En 2009, le déficit a culminé à 50 milliards Fcfa. Pour l’exercice en cours, les perspectives ne sont guère reluisantes. Les prévisions budgétaires tablent sur un résultat négatif d’au moins 60 milliards Fcfa. Le directeur général, Jean Dervain, affirme que le marché ne pourra plus être approvisionné en produits pétroliers au-delà du 28 février prochain. Les stocks auront été totalement épuisés. Avec cette annonce, une grosse inquiétude pèse actuellement sur le tissu industriel ivoirien. En effet, si la raffinerie nationale ferme, les synergies qui existent avec d’autres entreprises vont entraîner une catastrophe nationale. La Société ivoirienne de raffinage, en plus d’être une unité industrielle stratégique du pays, entretient une centaine d’entreprises sous-traitantes nationales notamment dans les domaines de la pétrochimie. Petroci, Gestoci, Shell, Total, Chevron etc. pourraient pâtir des difficultés de la firme-mère.

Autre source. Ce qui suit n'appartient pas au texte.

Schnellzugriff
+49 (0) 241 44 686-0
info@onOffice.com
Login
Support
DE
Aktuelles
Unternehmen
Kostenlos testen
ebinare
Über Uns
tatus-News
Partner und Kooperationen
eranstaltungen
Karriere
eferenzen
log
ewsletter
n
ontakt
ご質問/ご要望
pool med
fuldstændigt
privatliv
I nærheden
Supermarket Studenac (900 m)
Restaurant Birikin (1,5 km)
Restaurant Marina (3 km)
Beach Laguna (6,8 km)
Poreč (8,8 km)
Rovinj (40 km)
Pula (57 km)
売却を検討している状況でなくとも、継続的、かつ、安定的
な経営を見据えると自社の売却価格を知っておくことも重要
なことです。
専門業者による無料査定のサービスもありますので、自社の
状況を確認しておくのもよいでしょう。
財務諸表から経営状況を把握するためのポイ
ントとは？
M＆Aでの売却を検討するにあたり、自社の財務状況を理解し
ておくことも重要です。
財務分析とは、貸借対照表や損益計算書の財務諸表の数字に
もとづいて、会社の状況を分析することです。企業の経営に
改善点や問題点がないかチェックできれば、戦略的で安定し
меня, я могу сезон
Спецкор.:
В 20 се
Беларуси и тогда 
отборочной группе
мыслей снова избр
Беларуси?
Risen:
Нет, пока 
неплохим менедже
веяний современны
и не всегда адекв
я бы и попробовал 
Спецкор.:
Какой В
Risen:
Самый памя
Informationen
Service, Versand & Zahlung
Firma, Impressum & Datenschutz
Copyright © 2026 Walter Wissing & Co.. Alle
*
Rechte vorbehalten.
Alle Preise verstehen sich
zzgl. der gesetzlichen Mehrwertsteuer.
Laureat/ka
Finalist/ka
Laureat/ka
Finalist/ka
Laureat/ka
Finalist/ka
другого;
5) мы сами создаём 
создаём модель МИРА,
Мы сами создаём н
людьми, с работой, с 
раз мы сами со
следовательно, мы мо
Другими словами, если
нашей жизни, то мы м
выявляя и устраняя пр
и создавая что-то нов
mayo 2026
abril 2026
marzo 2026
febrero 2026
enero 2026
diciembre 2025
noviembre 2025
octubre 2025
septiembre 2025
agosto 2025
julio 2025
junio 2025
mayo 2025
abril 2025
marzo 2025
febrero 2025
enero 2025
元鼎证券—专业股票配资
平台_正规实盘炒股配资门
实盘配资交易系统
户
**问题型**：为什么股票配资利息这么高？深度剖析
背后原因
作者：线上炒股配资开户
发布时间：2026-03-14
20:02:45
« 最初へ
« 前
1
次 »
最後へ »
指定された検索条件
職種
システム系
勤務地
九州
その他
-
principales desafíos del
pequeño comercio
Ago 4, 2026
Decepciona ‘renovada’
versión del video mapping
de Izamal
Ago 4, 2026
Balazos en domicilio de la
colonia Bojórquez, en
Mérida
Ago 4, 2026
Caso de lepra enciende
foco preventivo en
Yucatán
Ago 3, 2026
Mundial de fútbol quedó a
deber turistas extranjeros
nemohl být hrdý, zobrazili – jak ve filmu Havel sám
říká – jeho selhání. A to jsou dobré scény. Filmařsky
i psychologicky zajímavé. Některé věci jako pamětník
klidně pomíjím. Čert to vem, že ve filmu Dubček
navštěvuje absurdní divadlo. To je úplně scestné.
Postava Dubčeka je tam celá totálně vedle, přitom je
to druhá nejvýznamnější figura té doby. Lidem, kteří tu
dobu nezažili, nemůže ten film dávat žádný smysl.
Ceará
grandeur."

Autant avouer qu’une rupture dans la chaîne de raffinage, même de courte durée, risque d’ébranler l’ensemble de l’économie, déjà mise à contribution rudement par les délestages liés au déficit du courant électrique. Les industriels n’écartent pas des pertes d’emplois liés au ralentissement de leurs activités de production. Dans un contexte marqué par une crise sociale et une pauvreté grandissante, le gouvernement ivoirien peut-il se permettre de laisser mourir sa société la plus importante ? Plusieurs études tendent à montrer que les conséquences d’une fermeture seront incalculables sur l’ensemble de l’économie. Au plan opérationnel, la raffinerie possède une capacité de traitement de 70.000 barils par jour, soit 3,5 millions de tonnes par année. Mais, si la fermeture est concédée, explique l’expert Daniel Jarre, cela pourrait entraîner une hausse de prix du carburant à la pompe, de butane domestique et d’autres produits dérivés tels le fuel et le pétrole lampant. En effet, il estime que la société étant en situation de monopole au niveau du ravitaillement, le pays va devoir importer, créant une forte dépendance vis-à-vis de l’extérieur. Au plan social, la menace est grande d’assister au licenciement de la majorité des 668 employés. Selon M. Jarre, seule une trentaine de travailleurs devraient pouvoir conserver leur emploi pour s’occuper des activités résiduelles. «Une telle décision aura un impact sur les employés et sur leurs familles», soutient un cadre de la raffinerie. Au plan économique, ce serait un désastre avec le risque de remettre gravement en cause le budget national et par extension le processus de sortie de crise. Le problème est que la mort de la raffinerie qui possède le seul hydrocraqueur de l’Afrique de l’Ouest, va impacter sur les entreprises nationales de sous-traitance et surtout sur celles de la sous-région qui viennent s’approvisionner en produits pétroliers à partir d’Abidjan. Les pays de l’hinterland satisfont 20% de leurs besoins (18 millions de tonnes) notamment à partir de la capitale économique. Pour toutes ces raisons, la Sir ne fermera pas.